(Provided material Opens)

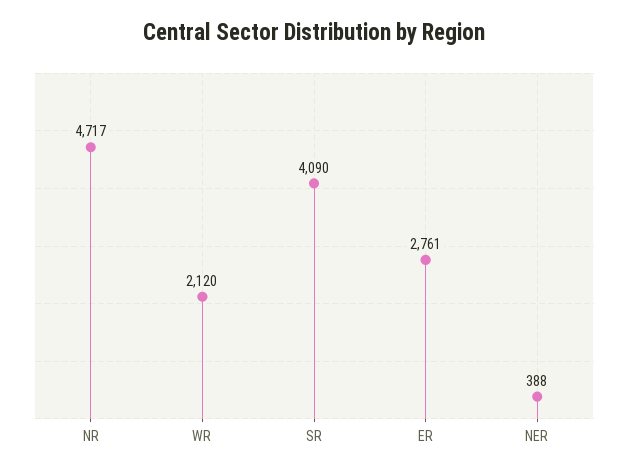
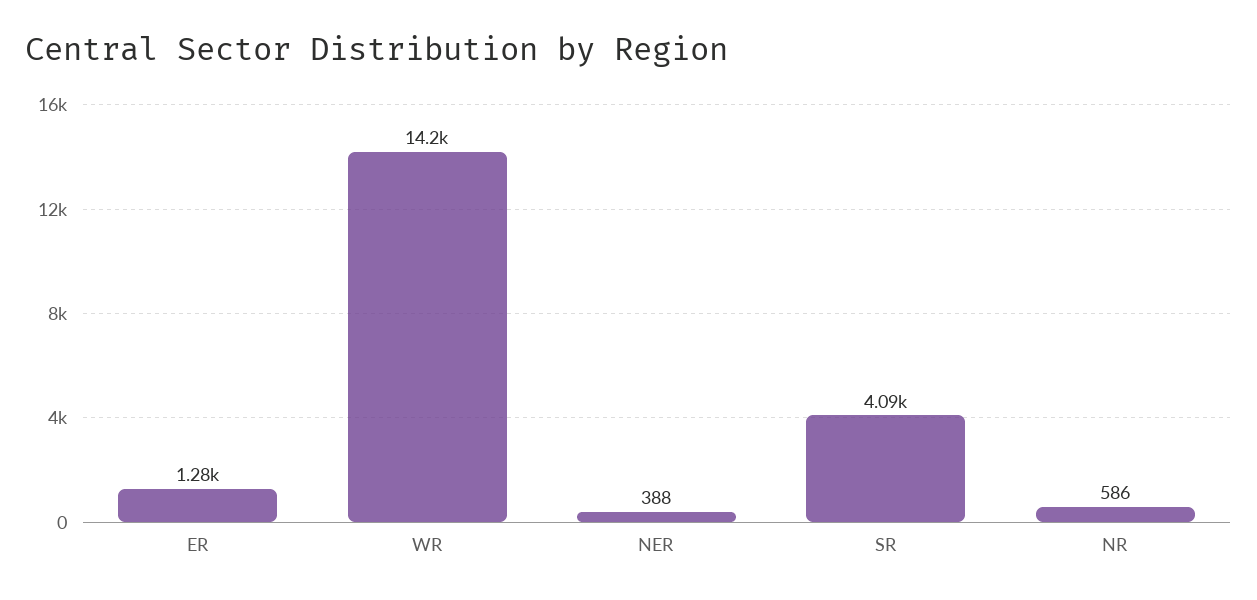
NR: 4717 -> 586
WR: 2120 -> 14200
ER: 2761 -> 1280

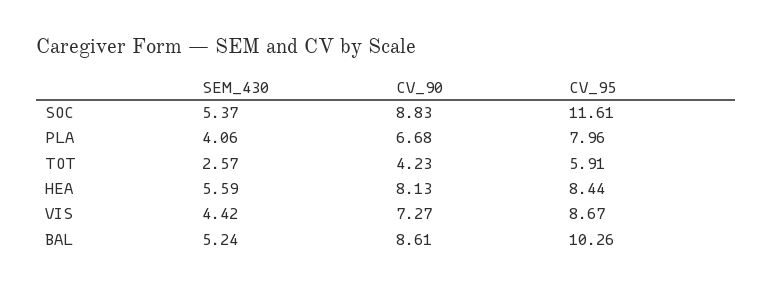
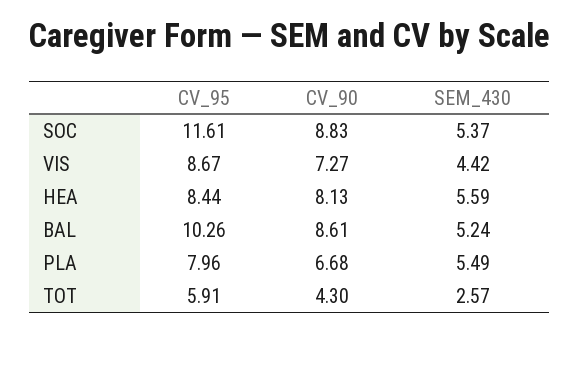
SEM_430, PLA: 4.06 -> 5.49
CV_90, TOT: 4.23 -> 4.3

(Provided material Closes)

* _Problem requirements_
Output each record precisely as it appears, and drop every picture.

* _Response area_
NR: 4717 -> 586
WR: 2120 -> 14200
ER: 2761 -> 1280

SEM_430, PLA: 4.06 -> 5.49
CV_90, TOT: 4.23 -> 4.3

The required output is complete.